Within minutes, ironically, we discovered that our “sunny” upper-deck seats placed us squarely in the area that was overtaken by shadows as the sun moved across the afternoon sky, and suddenly 55 degrees felt quite nippy. Rather than shiver it out in our original seats, we simply moved forward one row… and then another… and another… always inching ourselves into the sun-warmed bleachers.
We were hardly the only ones doing so, either. Rather, it seemed that the entire stadium’s worth of fans was ebbing and flowing, amoeba-like, seeking out the sunny spots like a dog looking for the warmest place to lie down for a nap. Around the fourth inning, I noticed that the fans on first base side had not only moved downward, but inward, in their search of the sun, crammed into one thin sliver of un-shaded glory.
As predicted, the girls lost interest in the actual game as soon as it began, despite my whispered explanations (“See how that guy’s not touching the base? That’s called leading off…”), so we entertained them in the best way we knew how: by getting food. Yes, of course there were Dippin’ Dots — and also hot dogs, sausages, and some really nifty fresh-cut potato chips with dipping sauces.

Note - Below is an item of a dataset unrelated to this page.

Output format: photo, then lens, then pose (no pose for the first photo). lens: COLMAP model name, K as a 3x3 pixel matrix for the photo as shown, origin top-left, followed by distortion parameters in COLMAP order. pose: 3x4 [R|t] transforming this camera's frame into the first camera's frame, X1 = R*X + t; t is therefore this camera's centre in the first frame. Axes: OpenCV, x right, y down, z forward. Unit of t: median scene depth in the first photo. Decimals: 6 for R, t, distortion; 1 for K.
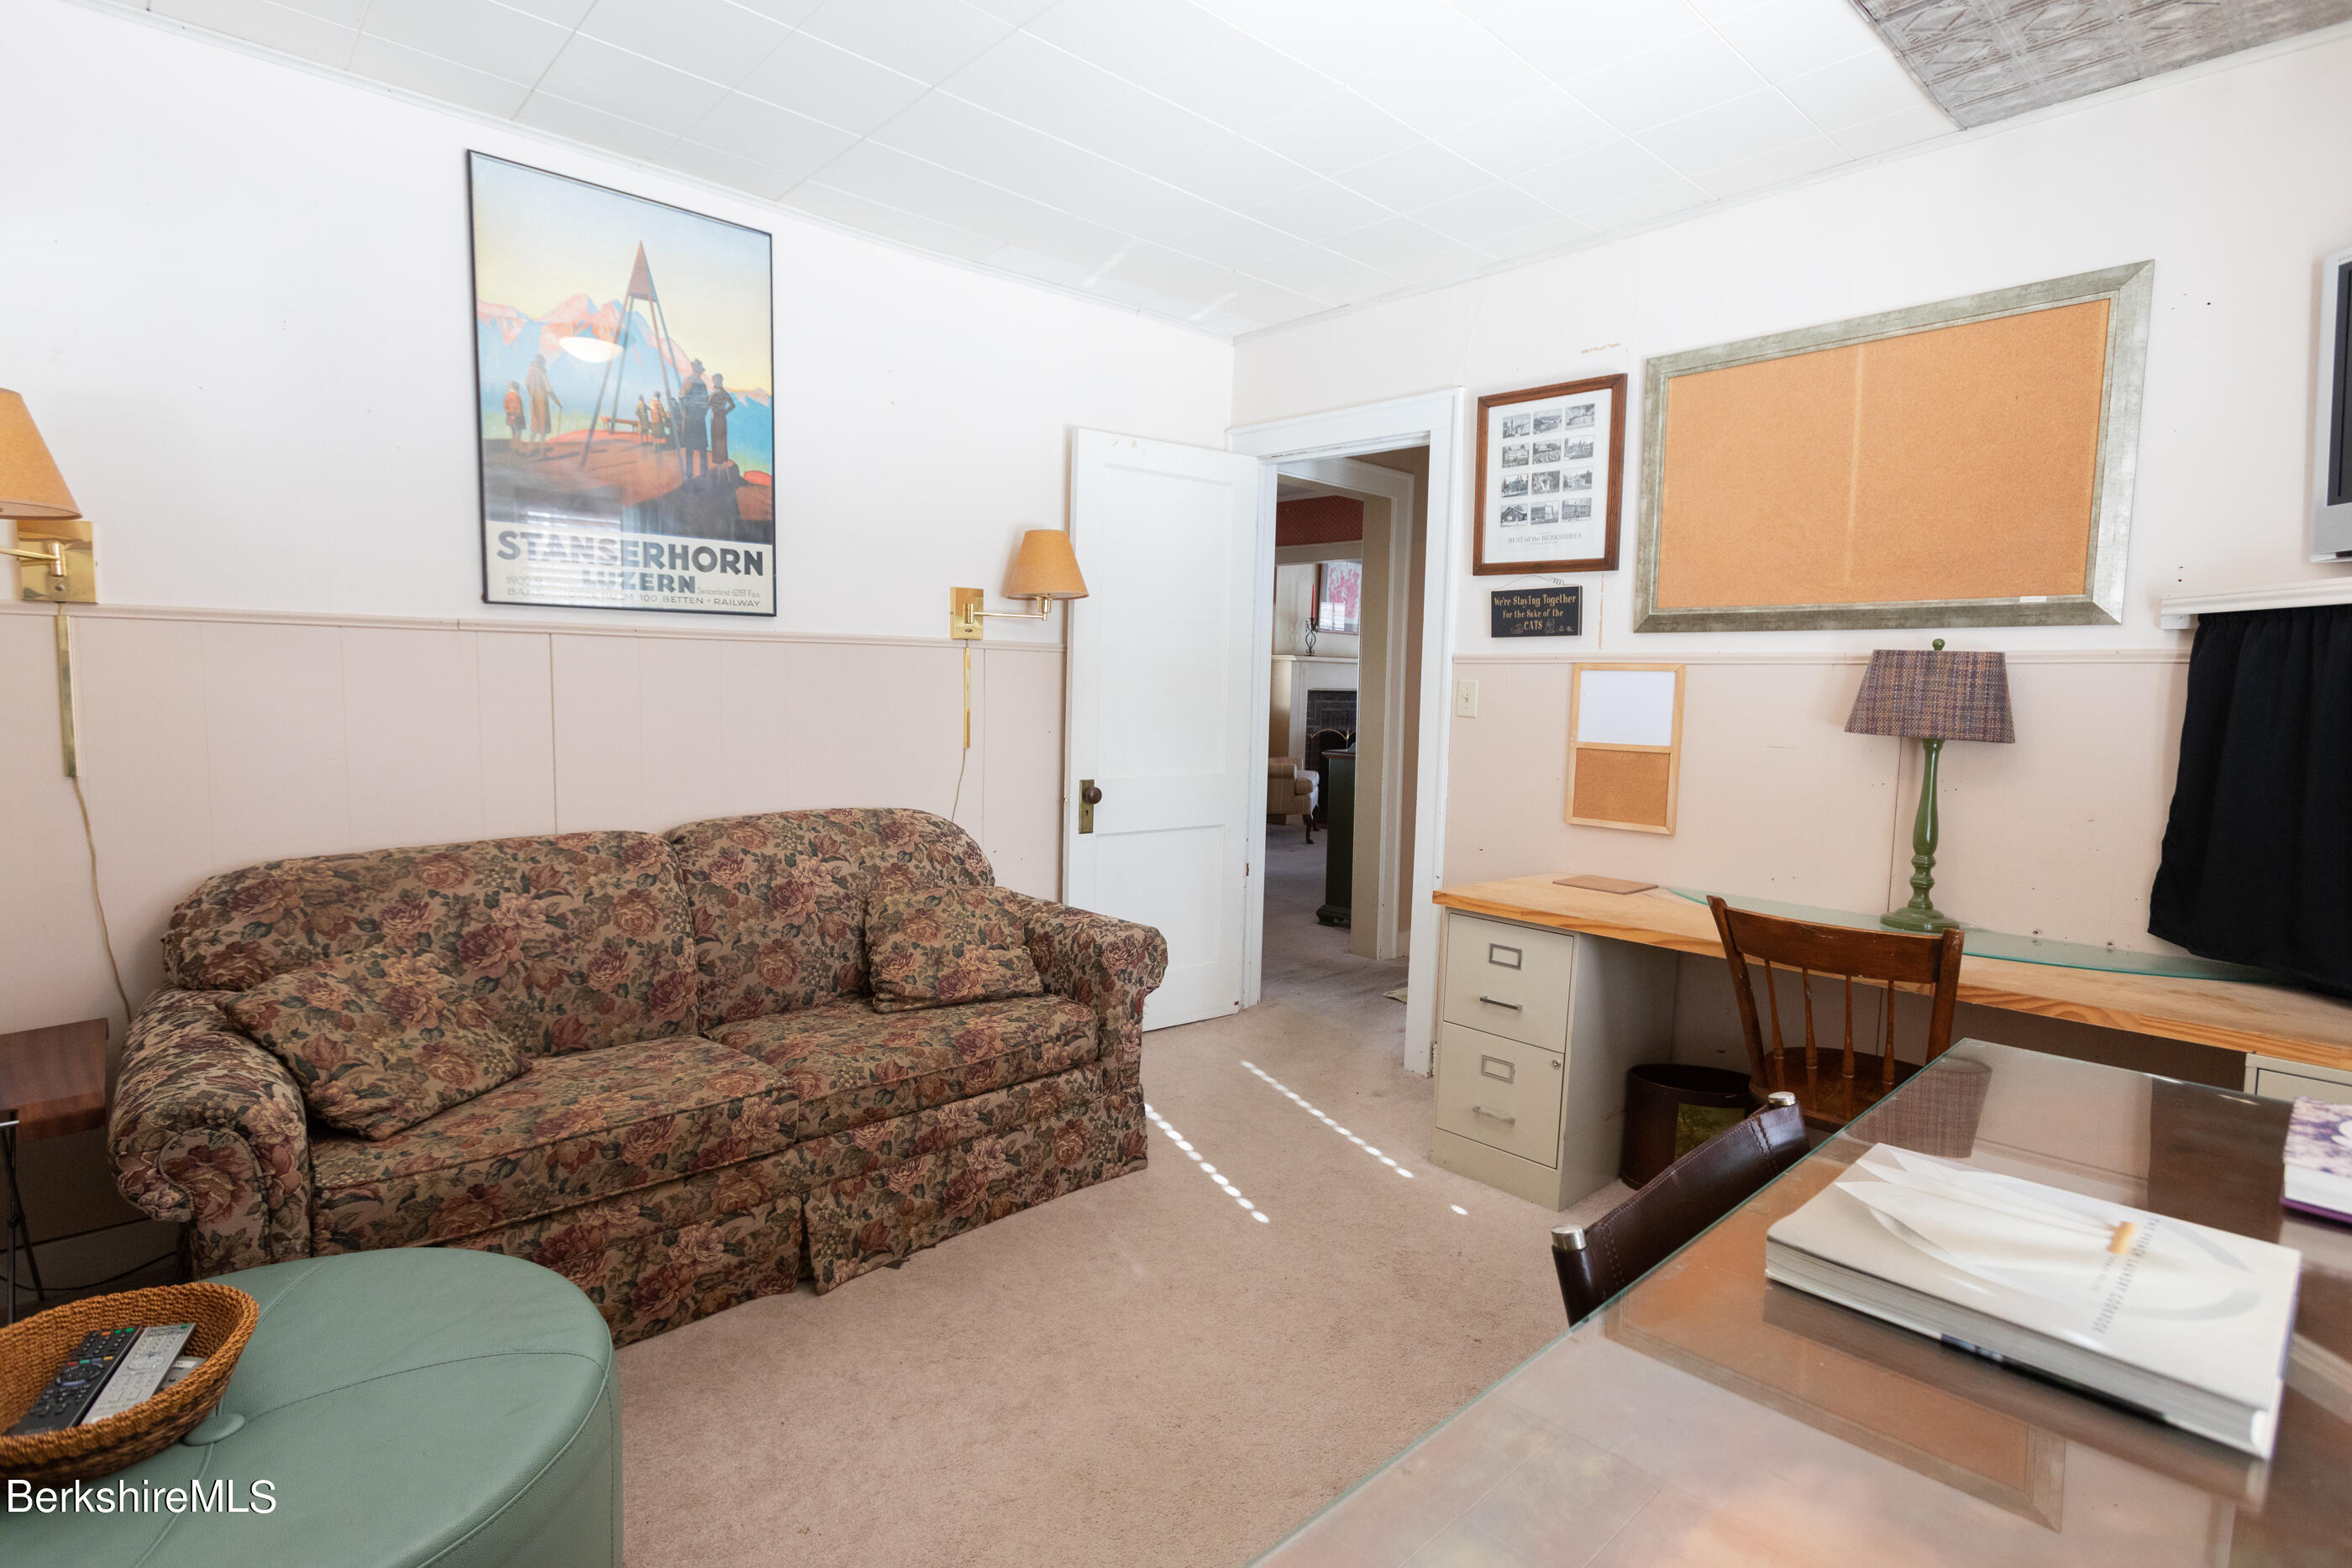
lens RADIAL K [[1124.8, 0, 1176.0], [0, 1124.8, 784.0], [0, 0, 1]] dist [-0.006937, 0.000085]
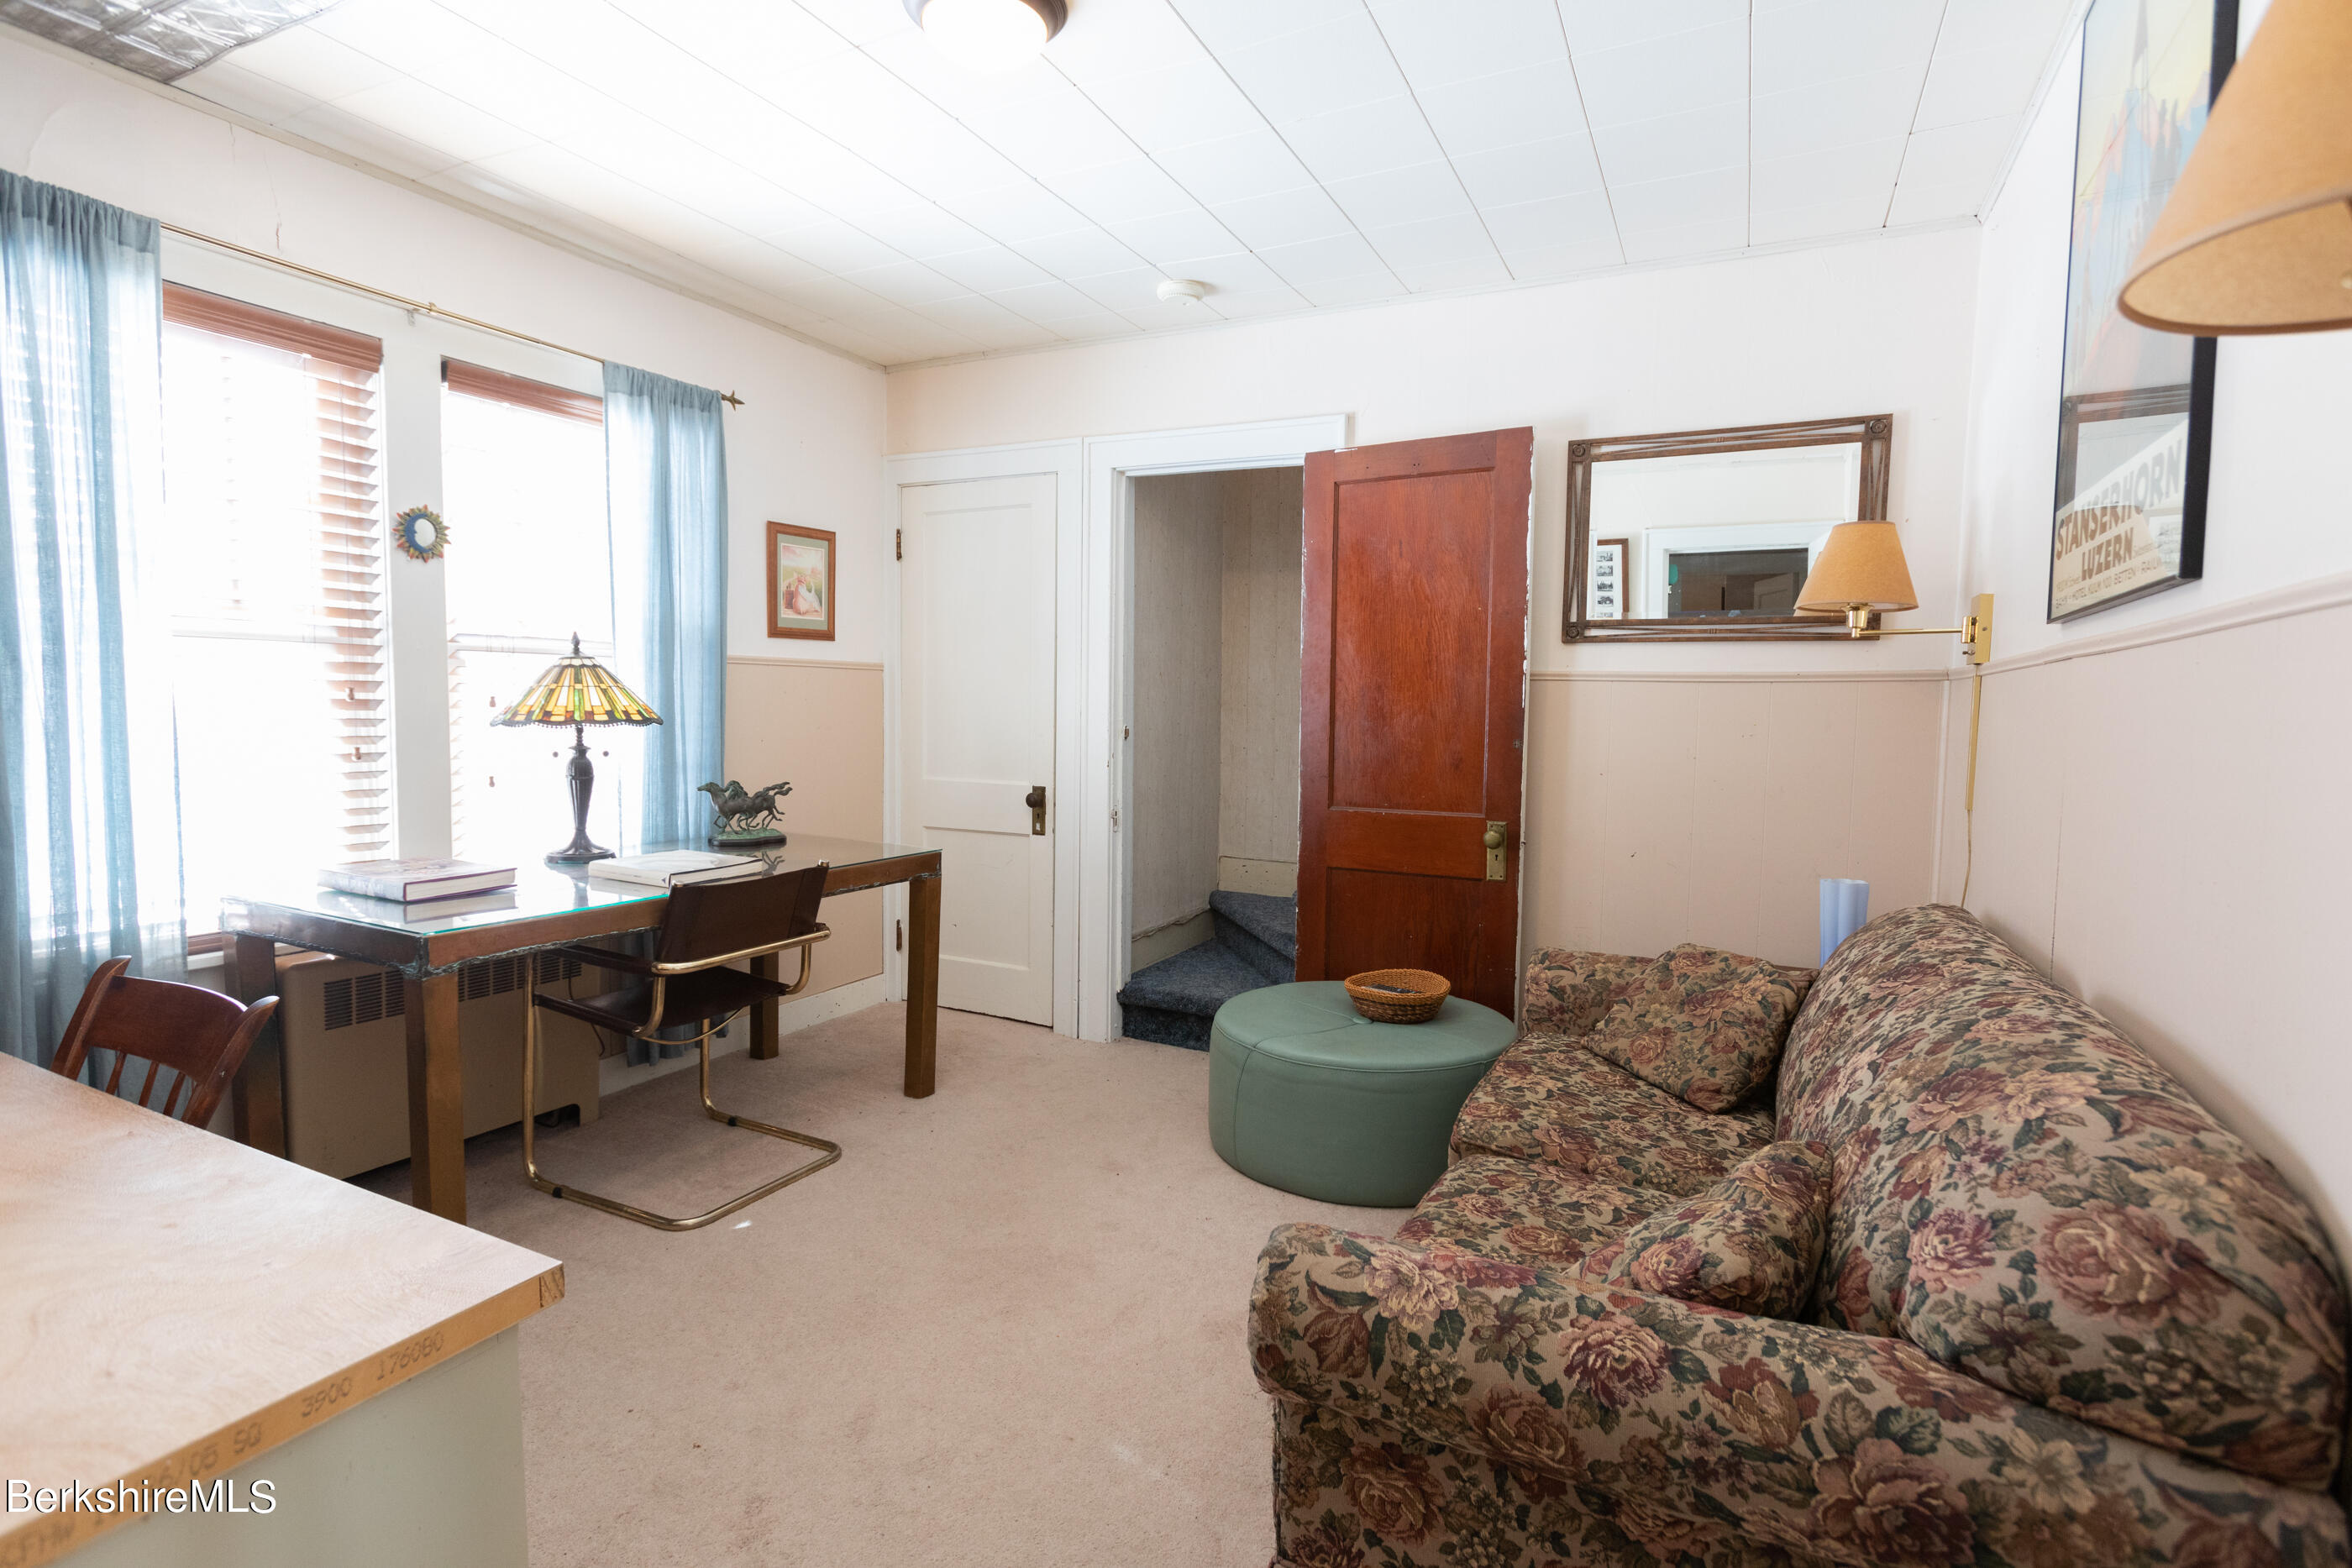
lens RADIAL K [[1155.0, 0, 1170.5], [0, 1155.0, 778.3], [0, 0, 1]] dist [-0.000585, 0.009827]
pose [[-0.942273, -0.009852, -0.334701, 0.253561], [-0.058117, 0.989208, 0.134496, -0.171429], [0.329764, 0.146184, -0.932677, 2.026144]]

It got exciting for a while – the Red Wings scored in the first inning and then had a three-run homer in the second (the girls’ first home run sighting) – but once the food had been gone through and my explanations began to fall flat, Nick did what fathers have been doing since the dawn of time to entertain their children at sporting events: he bought them silly trinkets and attempted to bribe them.

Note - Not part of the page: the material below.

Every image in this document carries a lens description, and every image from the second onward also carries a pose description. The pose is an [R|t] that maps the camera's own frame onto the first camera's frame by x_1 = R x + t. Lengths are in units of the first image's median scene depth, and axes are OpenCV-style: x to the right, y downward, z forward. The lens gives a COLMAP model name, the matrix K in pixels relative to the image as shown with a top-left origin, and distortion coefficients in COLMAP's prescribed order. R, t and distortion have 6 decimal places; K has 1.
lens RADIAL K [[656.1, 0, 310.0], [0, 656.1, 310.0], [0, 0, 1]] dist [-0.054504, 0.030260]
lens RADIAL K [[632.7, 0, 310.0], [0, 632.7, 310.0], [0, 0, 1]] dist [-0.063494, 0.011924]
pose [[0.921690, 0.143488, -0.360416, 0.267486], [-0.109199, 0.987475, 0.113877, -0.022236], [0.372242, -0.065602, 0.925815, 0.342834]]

Their first foam fingers! They were quite psyched.
I can’t even see the words “foam fingers” anymore without thinking disturbing thoughts (not like I was really seeing the words “foam fingers” a lot before). Thanks, Miley.

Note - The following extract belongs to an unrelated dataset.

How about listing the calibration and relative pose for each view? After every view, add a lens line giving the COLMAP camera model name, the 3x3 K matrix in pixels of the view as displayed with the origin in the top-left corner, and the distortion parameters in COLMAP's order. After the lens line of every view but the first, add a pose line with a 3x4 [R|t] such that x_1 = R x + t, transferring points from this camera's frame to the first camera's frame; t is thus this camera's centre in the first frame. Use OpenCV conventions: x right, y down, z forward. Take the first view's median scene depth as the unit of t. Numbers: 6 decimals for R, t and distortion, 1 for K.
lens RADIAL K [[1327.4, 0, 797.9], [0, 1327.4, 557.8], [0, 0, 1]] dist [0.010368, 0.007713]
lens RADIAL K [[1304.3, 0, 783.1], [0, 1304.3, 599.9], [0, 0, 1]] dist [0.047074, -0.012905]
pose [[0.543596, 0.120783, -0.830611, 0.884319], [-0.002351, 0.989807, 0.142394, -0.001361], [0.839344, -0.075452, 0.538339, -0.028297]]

When Annie began poking us in the head with her finger (and, subsequently, Nick threatened to take it away for good) and Ella began muttering about how cold she had become (we finally reached a point where we could no longer move forward, and were swallowed in shadow shortly thereafter), we agreed that it was time to call it a day. Hey, they lasted five entire innings; that’s pretty much a double-header in our house.
Is our minor league park like attending a MLB game? Nope. Not at all. Everything’s pared down, the atmosphere isn’t quite as intense, and the fans are more subdued.
But that’s okay with me because, after all these years, it turns out that I just love baseball, any baseball. Some day, Ella and Annie will make it to Yankee Stadium (even if it’s not really Yankee Stadium anymore), and they’ll be able to sit through the entire game. With luck, they’ll even enjoy it. For the time being, though, being able to share baseball with my girls in a way that works for all of us is a pretty cool thing. Especially when the water is running and we don’t have to unzip our snowsuits to use the port-a-potties.
And it is the umpteenth reason why moving to Rochester was such a stellar decision those seven years ago.
If we can just make it through mud season and settle into spring that actually feels like spring, then I’ll really feel like giving Rochester a high five.